The bombardment of Pressburg intensified towards the end of June 1809. French artillery shelled the city extensively, More than one hundred houses were believed to be destroyed and other structures were badly damaged, including sections of Bratislava Castle and parts of the old town. The shelling caused panic amongst the civilian population and many were displaced from suburbs that were particularly vulnerable to shelling. . Throughout a month of intense bombardment and street fighting, the French still found themselves unable to storm the city as Austrian and Hungarian armies maintained a stubborn defense.

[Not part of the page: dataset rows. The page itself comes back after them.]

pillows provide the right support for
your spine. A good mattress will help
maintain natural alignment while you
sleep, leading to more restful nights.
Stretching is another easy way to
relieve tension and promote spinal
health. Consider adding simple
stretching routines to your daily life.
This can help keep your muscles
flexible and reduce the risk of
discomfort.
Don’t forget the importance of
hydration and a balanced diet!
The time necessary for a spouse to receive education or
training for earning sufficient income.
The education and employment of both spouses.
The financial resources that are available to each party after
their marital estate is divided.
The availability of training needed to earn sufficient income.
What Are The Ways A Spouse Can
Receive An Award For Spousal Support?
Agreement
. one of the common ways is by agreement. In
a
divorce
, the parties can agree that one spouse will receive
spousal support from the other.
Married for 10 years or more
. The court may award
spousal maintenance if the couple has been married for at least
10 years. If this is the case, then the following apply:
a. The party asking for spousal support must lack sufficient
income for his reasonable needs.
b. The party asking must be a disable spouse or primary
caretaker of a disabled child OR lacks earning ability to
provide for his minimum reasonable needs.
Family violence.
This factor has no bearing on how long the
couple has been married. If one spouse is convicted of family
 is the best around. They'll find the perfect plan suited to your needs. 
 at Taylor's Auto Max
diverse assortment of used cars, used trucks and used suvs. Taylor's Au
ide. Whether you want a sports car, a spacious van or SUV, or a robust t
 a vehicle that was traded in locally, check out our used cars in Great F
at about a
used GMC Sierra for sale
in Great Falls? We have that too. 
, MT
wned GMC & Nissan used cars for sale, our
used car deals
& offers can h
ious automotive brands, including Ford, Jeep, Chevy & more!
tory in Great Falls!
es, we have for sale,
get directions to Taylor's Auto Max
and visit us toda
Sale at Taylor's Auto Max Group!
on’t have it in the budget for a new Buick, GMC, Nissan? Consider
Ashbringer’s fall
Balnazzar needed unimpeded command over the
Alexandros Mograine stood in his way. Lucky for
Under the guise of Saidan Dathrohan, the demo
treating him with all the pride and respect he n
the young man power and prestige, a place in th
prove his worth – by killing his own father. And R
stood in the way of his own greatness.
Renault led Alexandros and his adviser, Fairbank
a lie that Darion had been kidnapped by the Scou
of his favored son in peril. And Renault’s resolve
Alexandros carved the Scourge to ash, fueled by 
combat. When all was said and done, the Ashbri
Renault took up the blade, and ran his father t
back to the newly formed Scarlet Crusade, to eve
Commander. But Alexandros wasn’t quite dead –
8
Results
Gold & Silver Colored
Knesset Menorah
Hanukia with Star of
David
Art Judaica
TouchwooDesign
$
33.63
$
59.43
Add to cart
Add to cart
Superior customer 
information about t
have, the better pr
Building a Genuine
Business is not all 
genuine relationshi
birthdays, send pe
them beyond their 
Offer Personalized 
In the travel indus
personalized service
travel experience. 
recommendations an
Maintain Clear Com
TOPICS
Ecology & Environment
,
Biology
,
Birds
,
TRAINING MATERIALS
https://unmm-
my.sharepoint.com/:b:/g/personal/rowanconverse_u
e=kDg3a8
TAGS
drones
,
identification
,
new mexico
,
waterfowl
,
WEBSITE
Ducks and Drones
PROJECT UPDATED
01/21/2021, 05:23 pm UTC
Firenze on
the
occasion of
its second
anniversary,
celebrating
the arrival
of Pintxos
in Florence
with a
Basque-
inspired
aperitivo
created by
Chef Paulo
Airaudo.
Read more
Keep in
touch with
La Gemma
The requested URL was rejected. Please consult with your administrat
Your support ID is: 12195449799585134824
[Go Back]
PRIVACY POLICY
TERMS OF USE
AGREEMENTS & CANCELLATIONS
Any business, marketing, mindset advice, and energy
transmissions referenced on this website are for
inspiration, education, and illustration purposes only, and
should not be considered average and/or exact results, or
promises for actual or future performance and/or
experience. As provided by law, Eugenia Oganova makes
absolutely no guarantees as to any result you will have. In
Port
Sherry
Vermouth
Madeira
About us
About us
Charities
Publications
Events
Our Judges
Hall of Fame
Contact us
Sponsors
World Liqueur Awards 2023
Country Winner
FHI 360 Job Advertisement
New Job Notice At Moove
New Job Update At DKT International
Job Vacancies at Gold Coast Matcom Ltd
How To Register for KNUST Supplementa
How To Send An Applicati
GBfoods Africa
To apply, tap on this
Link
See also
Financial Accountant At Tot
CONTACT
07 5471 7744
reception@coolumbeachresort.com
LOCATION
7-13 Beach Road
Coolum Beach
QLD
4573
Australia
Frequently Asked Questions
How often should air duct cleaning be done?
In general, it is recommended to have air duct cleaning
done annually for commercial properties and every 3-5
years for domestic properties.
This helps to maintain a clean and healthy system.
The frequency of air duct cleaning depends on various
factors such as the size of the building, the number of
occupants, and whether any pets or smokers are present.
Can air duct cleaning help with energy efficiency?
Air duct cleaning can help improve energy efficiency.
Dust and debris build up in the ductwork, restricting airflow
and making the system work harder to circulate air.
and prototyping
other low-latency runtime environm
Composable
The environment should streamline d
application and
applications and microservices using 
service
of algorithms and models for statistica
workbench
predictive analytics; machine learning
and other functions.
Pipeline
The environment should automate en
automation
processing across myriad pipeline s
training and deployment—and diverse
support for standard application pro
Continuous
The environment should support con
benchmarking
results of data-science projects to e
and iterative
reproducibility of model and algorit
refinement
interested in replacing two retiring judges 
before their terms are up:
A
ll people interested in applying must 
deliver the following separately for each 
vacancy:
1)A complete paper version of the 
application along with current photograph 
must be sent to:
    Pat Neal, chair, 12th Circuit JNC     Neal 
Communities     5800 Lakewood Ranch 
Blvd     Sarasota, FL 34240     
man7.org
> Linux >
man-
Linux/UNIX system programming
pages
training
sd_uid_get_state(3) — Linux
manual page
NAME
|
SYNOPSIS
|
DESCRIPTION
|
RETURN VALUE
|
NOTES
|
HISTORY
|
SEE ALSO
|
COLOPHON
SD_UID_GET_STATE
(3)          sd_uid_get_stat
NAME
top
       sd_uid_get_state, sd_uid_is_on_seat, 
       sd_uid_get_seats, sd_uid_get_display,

The siege ended on the 12th of July after the battle of Znaim. Archduke Charles had sought a ceasefire as he believed the Austrian army was in an untenable situation after it had narrowly escaped complete destruction at the Battle of Wagram, which though the French won, Austria had fought with such tenacity that it had exhausted the French. Suffering very heavy casualties in days of fighting, the French army found itself unable to pursue the Austrians who retreated in good order cohesively and organized, this left both countries in a position where both would have wanted to accept a cessation to fighting, which occurred during the Battle of Znaim. This ended military operations in the area, and fighting for Pressburg stopped. Two days later, Pressburg opened its gates and was occupied by the French, who withdrew in late November 1809.